# Extrait source
== == ==

Conscience de la continuité
Dans son livre « le rideau », Milan Kundera cherche la raison d’être de l’art du roman. Pour ce faire, l’auteur regarde l’histoire à la lumière de quelques romans incontournables et scrute ce qui est propre à cet art littéraire. Au début de l’essai, il dévoile avec force et certitude un principe qu’il est sûrement bon, en tant qu’artiste et amateur d’art, d’avoir à l’esprit.

== == ==

# Entrées extraites
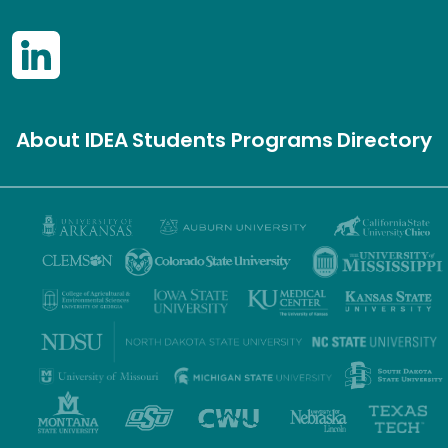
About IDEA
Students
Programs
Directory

== == ==

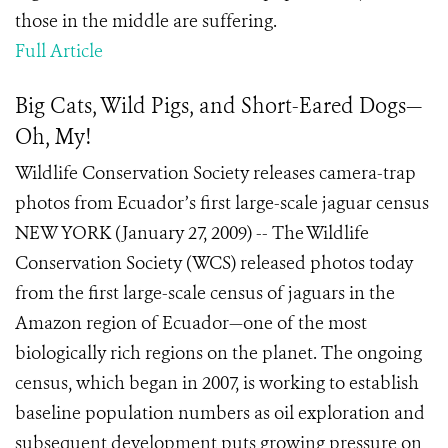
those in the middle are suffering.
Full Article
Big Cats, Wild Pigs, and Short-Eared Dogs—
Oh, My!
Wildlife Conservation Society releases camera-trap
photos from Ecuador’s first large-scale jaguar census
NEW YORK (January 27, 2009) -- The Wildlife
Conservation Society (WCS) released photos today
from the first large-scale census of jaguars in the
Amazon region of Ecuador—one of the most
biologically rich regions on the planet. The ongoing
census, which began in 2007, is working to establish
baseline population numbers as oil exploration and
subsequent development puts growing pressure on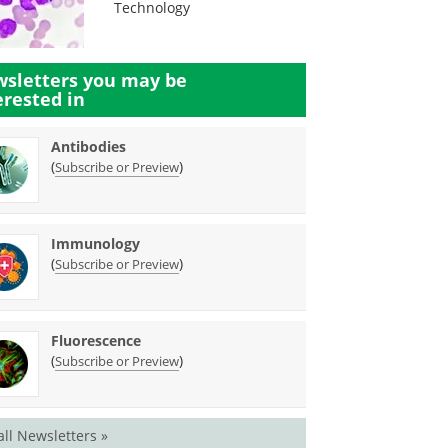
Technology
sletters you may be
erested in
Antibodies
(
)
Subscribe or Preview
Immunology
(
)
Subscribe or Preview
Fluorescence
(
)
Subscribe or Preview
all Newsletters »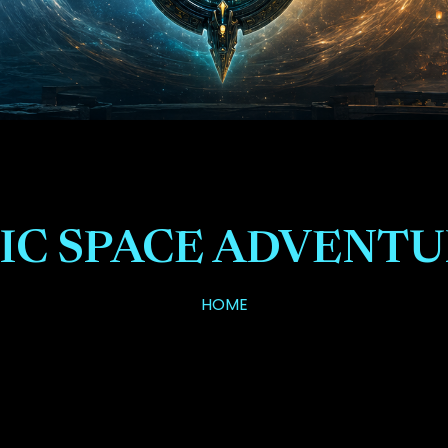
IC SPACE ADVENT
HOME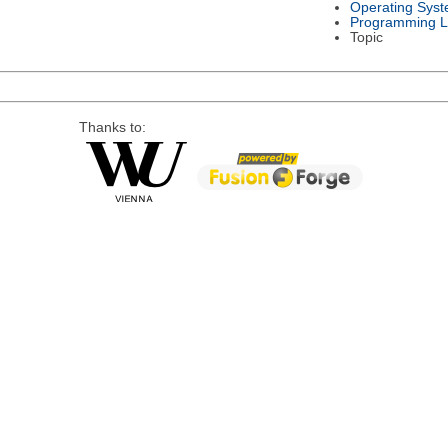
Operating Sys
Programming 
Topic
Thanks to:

== == ==

# Consignes
1. Pouvez-vous transcrire mot pour mot le passage de l'extrait sur Kundera qui commence à « Conscience de la » et se termine à « d’avoir à l’esprit. » ?
2. Pouvez-vous reprendre l'extrait sur Kundera après sa dernière phrase et en poursuivre la rédaction ?
Les entrées forment un matériau distinct de l'extrait sur Kundera.

# Corrigé
1.
Conscience de la continuité
Dans son livre « le rideau », Milan Kundera cherche la raison d’être de l’art du roman. Pour ce faire, l’auteur regarde l’histoire à la lumière de quelques romans incontournables et scrute ce qui est propre à cet art littéraire. Au début de l’essai, il dévoile avec force et certitude un principe qu’il est sûrement bon, en tant qu’artiste et amateur d’art, d’avoir à l’esprit.

2.
« Imaginons un compositeur contemporain ayant écrit une sonate qui, par sa forme, ses harmonies, ses mélodies, ressemblerait à celles de Beethoven [1] Imaginez même une œuvre composée comme un chef d’œuvre du grand Ludwig! Comment cette pièce extraordinaire serait-elle reçue par le public aujourd’hui ? Pensez-vous qu’un seul critique crierait « chef d’œuvre ! » Qu’un seul mélomane s’exclamerait : « Un nouveau Beethoven est né ! » Il n’en serait rien… Kundera affirme que cette œuvre « prêterait à rire. Au mieux, on applaudirait son auteur comme un virtuose du pastiche » [2]
L’auteur nous interroge : Qu’est-ce à dire ? « La sensation de beauté au lieu d’être spontanée, dictée par notre sensibilité, est donc cérébrale, conditionnée par la conscience d’une date ? » [3] N’y a-t-il pas là une énorme hypocrisie ? La beauté n’est-elle qu’un effet de mode ? Pourtant, ce qui est beau un jour n’est-il pas beau toujours?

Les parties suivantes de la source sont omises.